The trail continued climbing for another 500 feet, all the way to Cathedral Pass, at JMT mile 16. It was an easy uphill grade this time, some in forest and some in meadows. Lovely Yosemite high country. After that, it would be mostly downhill for the rest of today. The hard part was over.








After the lake, I was mostly hiking within the forest. There were essentially zero views, and therefore few photos. But at least it was downhill, and I flew right along. Now that I was within dayhiking distance of Tioga Road, the trail grew wider. Hikers without backpacks skipped right along. I was in the Tourist Zone.



I arrived at the Budd Creek crossing and the intersection with the Cathedral Lakes Trail. A week ago I looked for a bear box at the trailhead, to stash my resupply, but didn’t find one. I continued onward, sticking to the main JMT. My food was further north.


An easy mile later, I arrived at the Highway 120 trail crossing. This was close by the Tuolumne Meadows Visitor Center. And also my resupply cache. I looked around, then hid my heavy backpack in the bushes next to the road. Then I walked rapidly over to the Bear Box near the Visitor Center and retrieved my three-day resupply. This would be enough food to make it to Reds Meadow, near Mammoth Lakes, where I had yet another one ready for pickup. I grabbed my backpack and opened it. I got out the bear canister and stuffed the food bag inside. I huffed it into the pack, and away I went. I would worry about organizing it later on, in camp.





I was in Tuolumne Meadows now, one of the prettiest places in the park. The trail crossed the highway and made its way north toward the Tuolumne River. I crossed it on the big footbridge, and hiked onward, toward Soda Springs. I visited that attraction last year, so I hiked on.



The John Muir Trail joined together with the Pacific Crest Trail near the springs. After this, I would be hiking on the PCT as well as the JMT for quite some time. They only diverged a couple of times during the length of the JMT, such as the twenty miles I just climbed from the valley, then another twenty miles north of Mammoth, and the final ten miles to Mount Whitney. The JMT was much older, and they simply welded the PCT onto the existing trail when they created it. So on I hiked, southbound on both trails.

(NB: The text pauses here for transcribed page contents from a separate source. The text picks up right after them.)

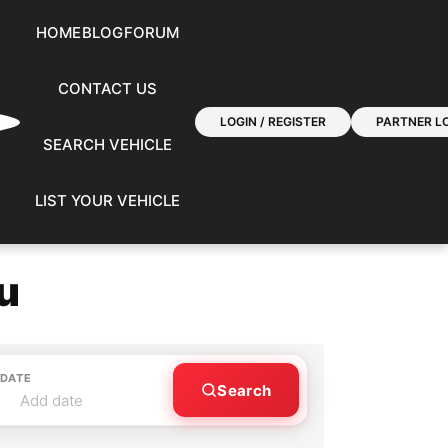
HOME
BLOG
FORUM
CONTACT US
LOGIN / REGISTER
PARTNER LO
SEARCH VEHICLE
LIST YOUR VEHICLE
u
 DATE
Search
Add date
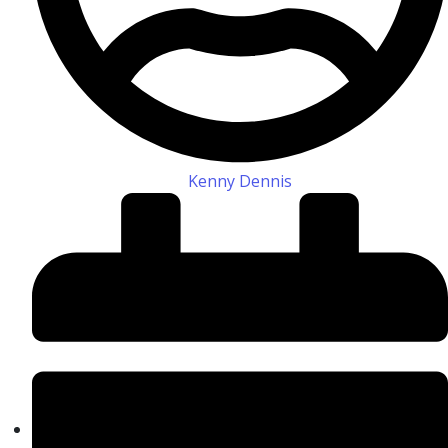
Kenny Dennis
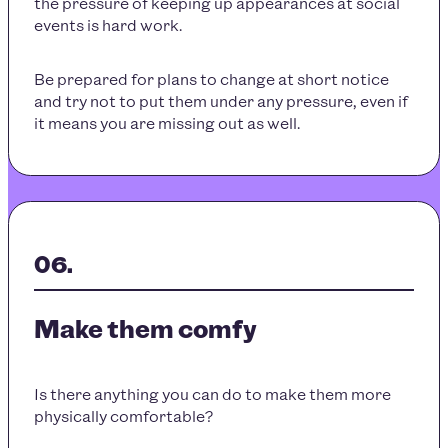
the pressure of keeping up appearances at social
events is hard work.
Be prepared for plans to change at short notice
and try not to put them under any pressure, even if
it means you are missing out as well.
Make them comfy
Is there anything you can do to make them more
physically comfortable?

The trail headed back toward Tioga Road, but a mile or so east of the last crossing. This was right next to Lembert Dome. And this was also where I left the JMT behind. For now. The Tuolumne Meadows Campground was just across the river. I headed for the entry road and hiked down toward the toll booth. This was the first day that the campground had opened in about three years! They spent a lot of time and money rebuilding the entire camp.




The newly-built Backpackers Campground was at the far end near the river, rather than where it used to be, plopped in the center of all the noisy RV campers. I walked into the campground and chose a spot near the river. I set up my tent and put my backpack into the brand new bear box. Then I went back and paid for the site. It was only eight bucks, but discounted to four if you had a senior pass like me. I only had a fiver in my wallet so that’s what I paid. Call it a tip for a job well done on the new campground.


Then it was time to head back to Tioga Road and the Tuolumne Meadows Grill. Even though I had a perfectly edible resupply, I had no intention of eating ramen noodles again. No. This was going to be a Burger and Fries night. Civilization is wonderful, in moderation, and this was a particularly good example of civilization.

Dinner done, I headed back to the campground. Along the way I met back up with Chris, as well as Bob and Keith. We all were happy to see each other, and even happier to have eaten at the grill. We said goodnight and headed off to our respective campsites. I looked at my fire ring, and realized that it had never had a fire in it. Ever. A virgin fireplace in a national park! The bear box was the same way. I took photos of them, but I won’t bore you with that here. Instead, I will tell you that I went to bed a happy man. Here at mile 22.5, ten percent of the JMT was in the bag. Only ninety percent left to go!